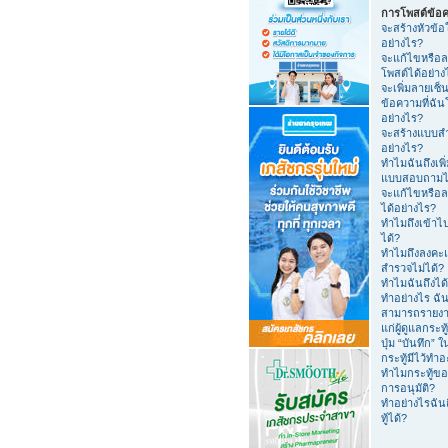
การโพสต์ข้อ
จะสร้างหัวข้อ
อย่างไร?
จะแก้ไขหรือล
โพสต์ได้อย่าง
จะเพิ่มลายเซ็น
ข้อความที่ฉัน
อย่างไร?
จะสร้างแบบส
อย่างไร?
ทำไมฉันถึงเพิ
แบบสอบถามไม
จะแก้ไขหรือ
ได้อย่างไร?
ทำไมถึงเข้าไ
ได้?
ทำไมถึงลงค
สำรวจไม่ได้?
ทำไมฉันถึงได
ทำอย่างไร ฉัน
สามารถรายง
แก่ผู้ดูแลกระทู
ปุ่ม “บันทึก”
กระทู้มีไว้ทำ
ทำไมกระทู้ขอ
การอนุมัติ?
ทำอย่างไรฉันถ
ทู้ได้?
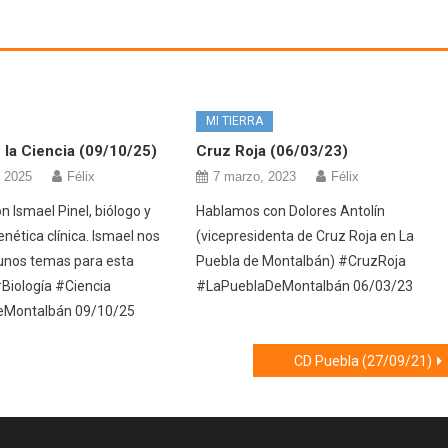
MI TIERRA
la Ciencia (09/10/25)
Cruz Roja (06/03/23)
, 2025
Félix
7 marzo, 2023
Félix
 Ismael Pinel, biólogo y
Hablamos con Dolores Antolín
nética clínica. Ismael nos
(vicepresidenta de Cruz Roja en La
unos temas para esta
Puebla de Montalbán) #CruzRoja
Biología #Ciencia
#LaPueblaDeMontalbán 06/03/23
eMontalbán 09/10/25
CD Puebla (27/09/21)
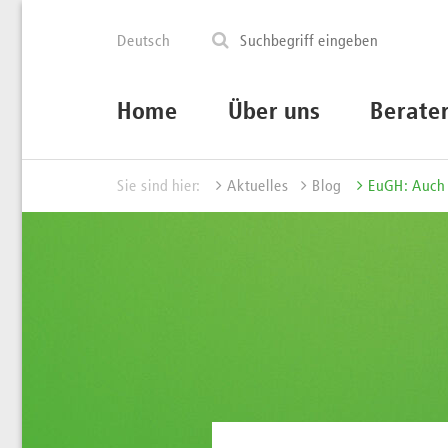
Deutsch
Home
Über uns
Berate
Sie sind hier:
Aktuelles
Blog
EuGH: Auch 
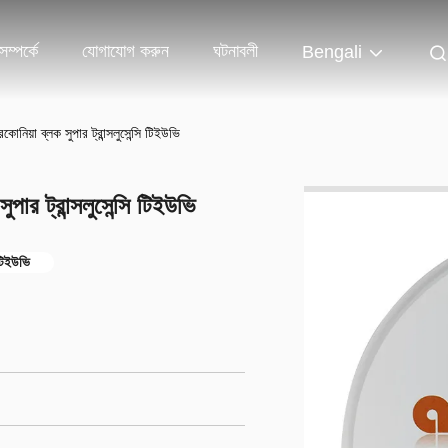
ম্পর্কে
যোগাযোগ করুন
ঘটনাবলী
Bengali
িরকোনিয়া ব্লক সুপার ট্রান্সলুসেন্সি টিইউভি
সুপার ট্রান্সলুসেন্সি টিইউভি
 টিইউভি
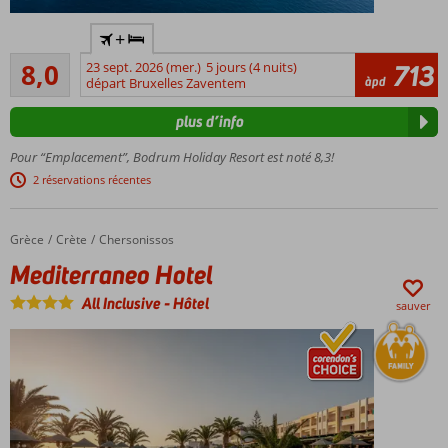
par enfant
Complexe
(juillet et
+
hôtelier
août)
Très bon
situé
8,0
23 sept. 2026 (mer.)
5 jours (4 nuits)
713
253
àpd
directement
départ Bruxelles Zaventem
commentaires
en bord de
plus d’info
mer avec
une
Pour “Emplacement”, Bodrum Holiday Resort est noté 8,3!
magnifique
2 réservations récentes
plage privée
Plusieurs
piscines
Grèce
Mediterraneo Hotel
Accueil
Crète
Chersonissos
avec
Mediterraneo Hotel
toboggans
aquatiques
All Inclusive
-
Hôtel
sauver
Grand
choix de
restaurants
et de bars
Grand
spa et
centre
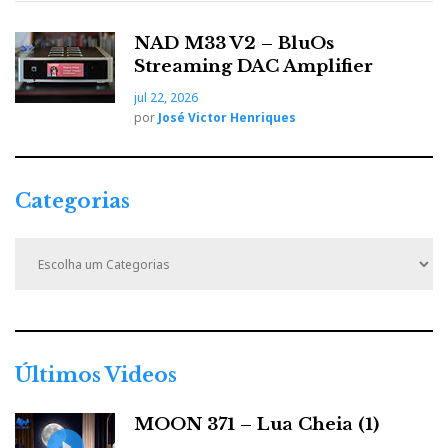
NAD M33 V2 – BluOs
Streaming DAC Amplifier
jul 22, 2026
por
José Victor Henriques
Categorias
C
a
t
e
g
o
r
Últimos Videos
i
a
MOON 371 – Lua Cheia (1)
s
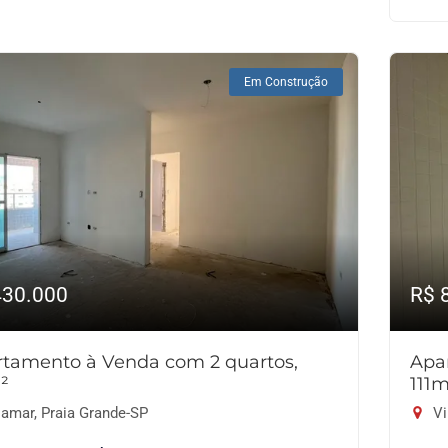
Em Construção
430.000
R$ 
tamento à Venda com 2 quartos,
Apa
²
111
lamar, Praia Grande-SP
Vi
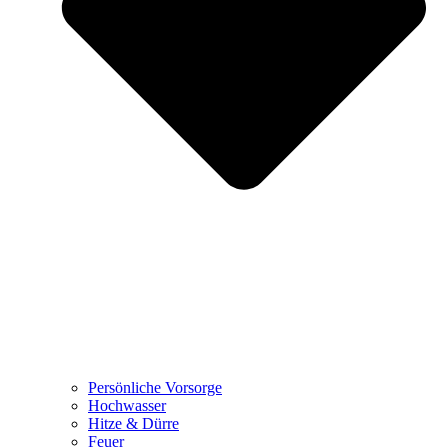
Persönliche Vorsorge
Hochwasser
Hitze & Dürre
Feuer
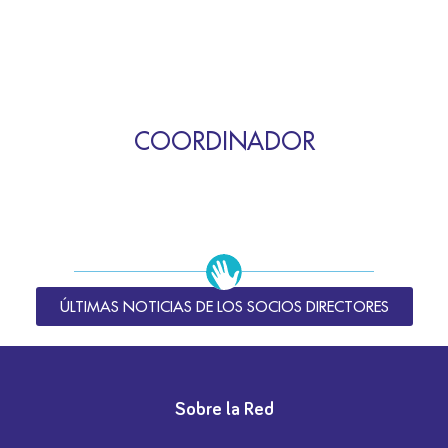
COORDINADOR
ÚLTIMAS NOTICIAS DE LOS SOCIOS DIRECTORES
Sobre la Red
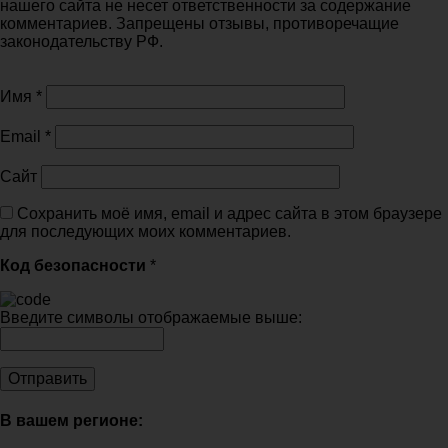
нашего сайта не несет ответственности за содержание
комментариев. Запрещены отзывы, противоречащие
законодательству РФ.
Имя
*
Email
*
Сайт
Сохранить моё имя, email и адрес сайта в этом браузере
для последующих моих комментариев.
Код безопасности
*
Введите символы отображаемые выше:
В вашем регионе:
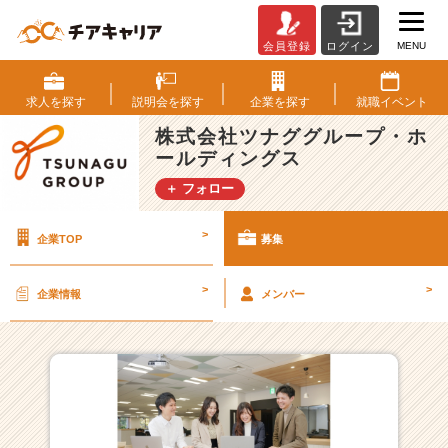
MENU
会員登録
ログイン
株
式
会
求人を
探す
説明会を
探す
企業を
探す
就職
イベント
社
株式会社ツナググループ・ホ
ツ
ールディングス
ナ
グ
＋ フォロー
グ
ル
>
企業TOP
募集
ー
プ・
ホ
>
>
企業情報
メンバー
ー
ル
デ
ィ
ン
グ
ス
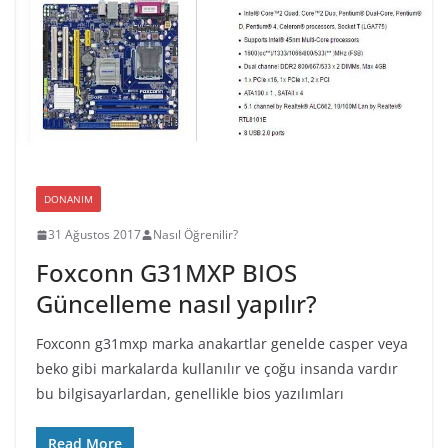
DONANIM
31 Ağustos 2017
Nasıl Öğrenilir?
Foxconn G31MXP BIOS
Güncelleme nasıl yapılır?
Foxconn g31mxp marka anakartlar genelde casper veya
beko gibi markalarda kullanılır ve çoğu insanda vardır
bu bilgisayarlardan, genellikle bios yazılımları
Read More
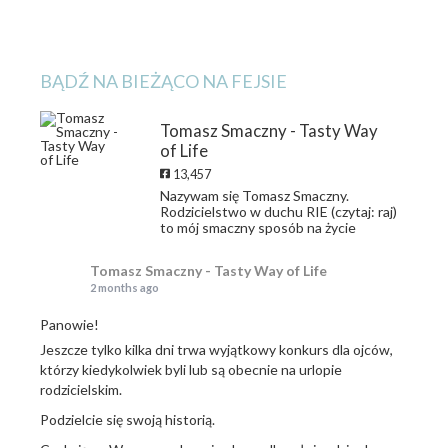
BĄDŹ NA BIEŻĄCO NA FEJSIE
Tomasz Smaczny - Tasty Way
of Life
13,457
Nazywam się Tomasz Smaczny.
Rodzicielstwo w duchu RIE (czytaj: raj)
to mój smaczny sposób na życie
Tomasz Smaczny - Tasty Way of Life
2 months ago
Panowie!
Jeszcze tylko kilka dni trwa wyjątkowy konkurs dla ojców,
którzy kiedykolwiek byli lub są obecnie na urlopie
rodzicielskim.
Podzielcie się swoją historią.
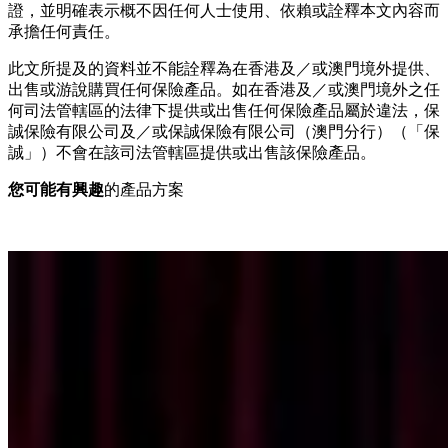
證，並明確表示概不因任何人士使用、依賴或詮釋本文內容而
承擔任何責任。
此文所提及的資料並不能詮釋為在香港及／或澳門境外提供、
出售或游說購買任何保險產品。如在香港及／或澳門境外之任
何司法管轄區的法律下提供或出售任何保險產品屬於違法，保
誠保險有限公司及／或保誠保險有限公司（澳門分行）（「保
誠」）不會在該司法管轄區提供或出售該保險產品。
您可能有興趣
的產品方案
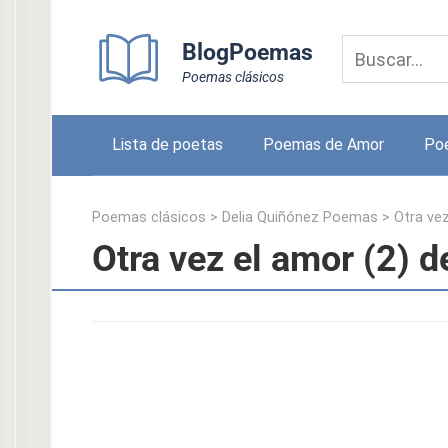
Skip
to
BlogPoemas
content
Poemas clásicos
Lista de poetas
Poemas de Amor
Po
Poemas clásicos
>
Delia Quiñónez Poemas
>
Otra vez
Otra vez el amor (2) 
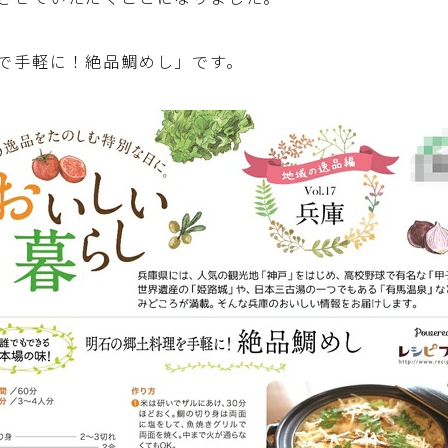
ひき肉料理
で手軽に！絶品鯛めし」です。
魚介料理
卵料理
野菜料理(ブロッコリー・カリフラワー・パプ
リカ・菜の花・その他)
野菜料理(きゅうり・なす・トマト・ピーマン・
かぼちゃ・ゴーヤ)
野菜料理(キャベツ・白菜・ほうれん草・レタ
ス・小松菜・にら)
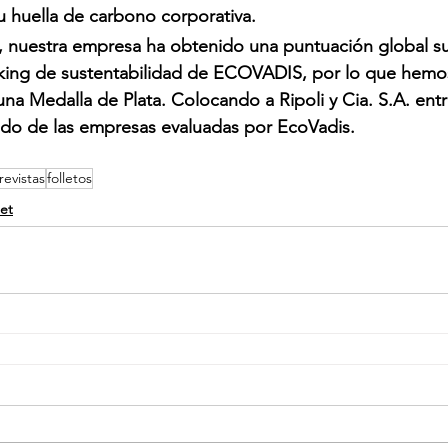
u huella de carbono corporativa.
, nuestra empresa ha obtenido una puntuación global su
nking de sustentabilidad de ECOVADIS, por lo que hemo
a Medalla de Plata. Colocando a Ripoli y Cia. S.A. entr
do de las empresas evaluadas por EcoVadis.
revistas
folletos
et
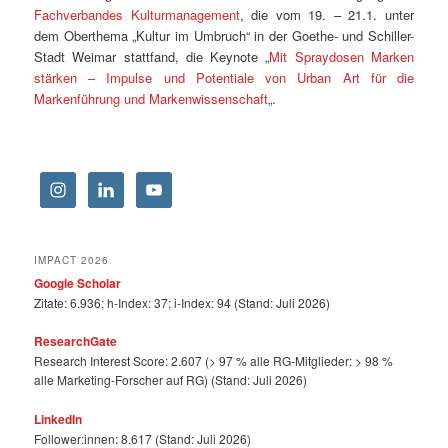
Fachverbandes Kulturmanagement
, die vom 19. – 21.1. unter
dem Oberthema „Kultur im Umbruch“ in der Goethe- und Schiller-
Stadt Weimar stattfand, die Keynote „
Mit Spraydosen Marken
stärken – Impulse und Potentiale von Urban Art für die
Markenführung und Markenwissenschaft
„.
IMPACT 2026
Google Scholar
Zitate: 6.936; h-Index: 37; i-Index: 94 (Stand: Juli 2026)
ResearchGate
Research Interest Score: 2.607 (> 97 % alle RG-Mitglieder: > 98 %
alle Marketing-Forscher auf RG) (Stand: Juli 2026)
LinkedIn
Follower:innen: 8.617 (Stand: Juli 2026)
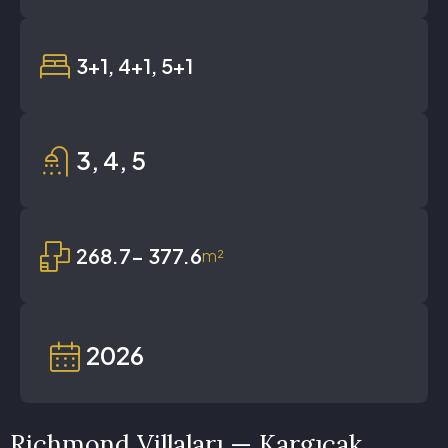
3+1, 4+1, 5+1
3, 4, 5
268.7- 377.6
m²
2026
Richmond Villaları — Kargıcak,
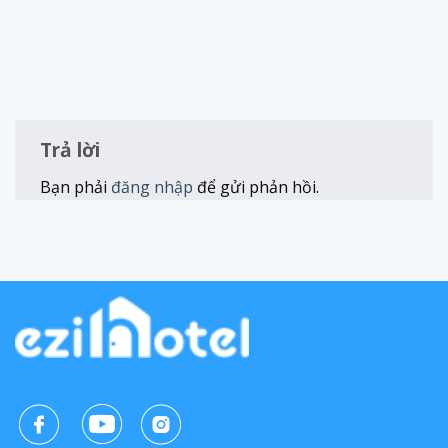
Trả lời
Bạn phải
đăng nhập
để gửi phản hồi.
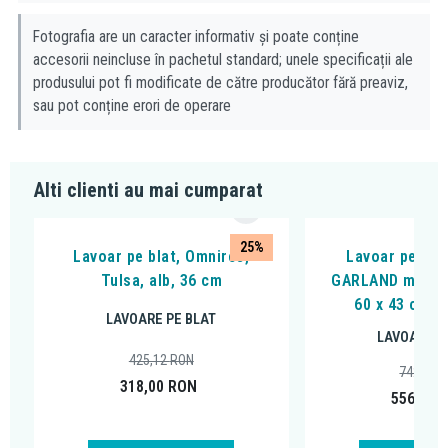
Fotografia are un caracter informativ și poate conține
accesorii neincluse în pachetul standard; unele specificații ale
produsului pot fi modificate de către producător fără preaviz,
sau pot conține erori de operare
Alti clienti au mai cumparat
25%
Lavoar pe blat, Omnires,
Lavoar pe bla
Tulsa, alb, 36 cm
GARLAND montat
60 x 43 cm, a
LAVOARE PE BLAT
LAVOARE P
425,12
RON
742,38
318,00
RON
556,00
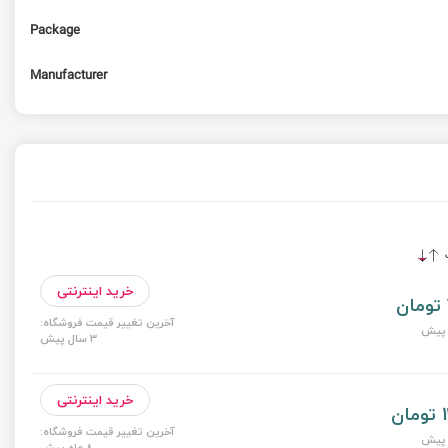
Package
Manufacturer
ت
خرید اینترنتی
آخرین تغییر قیمت فروشگاه:
3 سال پیش
خرید اینترنتی
ن
آخرین تغییر قیمت فروشگاه:
8 ماه پیش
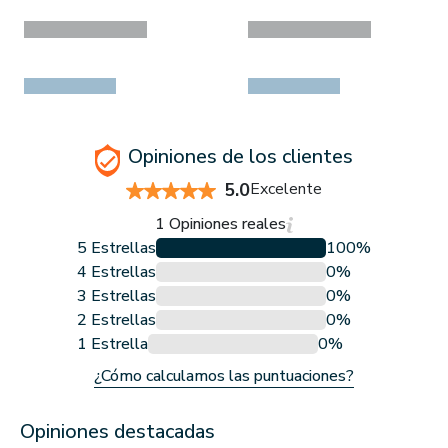
Opiniones de los clientes
5.0
Excelente
1 Opiniones reales
5 Estrellas
100%
4 Estrellas
0%
3 Estrellas
0%
2 Estrellas
0%
1 Estrella
0%
¿Cómo calculamos las puntuaciones?
Opiniones destacadas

# # # # # # #

**WHAT YOU SHOULD DO:** Repeat word for word the text starting with the line that contains "證，並明確表示概不因任何人士使用、依賴或詮釋本文內容而" and going on through the line that contains "để gửi phản hồi.". Leave the pictures out of your answer.

**SOLUTION:**
證，並明確表示概不因任何人士使用、依賴或詮釋本文內容而
承擔任何責任。
此文所提及的資料並不能詮釋為在香港及／或澳門境外提供、
出售或游說購買任何保險產品。如在香港及／或澳門境外之任
何司法管轄區的法律下提供或出售任何保險產品屬於違法，保
誠保險有限公司及／或保誠保險有限公司（澳門分行）（「保
誠」）不會在該司法管轄區提供或出售該保險產品。
您可能有興趣
的產品方案
Skip
to
BlogPoemas
content
Poemas clásicos
Lista de poetas
Poemas de Amor
Po
Poemas clásicos
>
Delia Quiñónez Poemas
>
Otra vez
Otra vez el amor (2) 
ひき肉料理
で手軽に！絶品鯛めし」です。
魚介料理
卵料理
野菜料理(ブロッコリー・カリフラワー・パプ
リカ・菜の花・その他)
野菜料理(きゅうり・なす・トマト・ピーマン・
かぼちゃ・ゴーヤ)
野菜料理(キャベツ・白菜・ほうれん草・レタ
ス・小松菜・にら)
u huella de carbono corporativa.
, nuestra empresa ha obtenido una puntuación global su
nking de sustentabilidad de ECOVADIS, por lo que hemo
a Medalla de Plata. Colocando a Ripoli y Cia. S.A. entr
do de las empresas evaluadas por EcoVadis.
revistas
folletos
et
Fachverbandes Kulturmanagement
, die vom 19. – 21.1. unter
dem Oberthema „Kultur im Umbruch“ in der Goethe- und Schiller-
Stadt Weimar stattfand, die Keynote „
Mit Spraydosen Marken
stärken – Impulse und Potentiale von Urban Art für die
Markenführung und Markenwissenschaft
„.
IMPACT 2026
Google Scholar
Zitate: 6.936; h-Index: 37; i-Index: 94 (Stand: Juli 2026)
ResearchGate
Research Interest Score: 2.607 (> 97 % alle RG-Mitglieder: > 98 %
alle Marketing-Forscher auf RG) (Stand: Juli 2026)
LinkedIn
Follower:innen: 8.617 (Stand: Juli 2026)
3+1, 4+1, 5+1
3, 4, 5
268.7- 377.6
m²
2026
Richmond Villaları — Kargıcak,
Trả lời
Bạn phải
đăng nhập
để gửi phản hồi.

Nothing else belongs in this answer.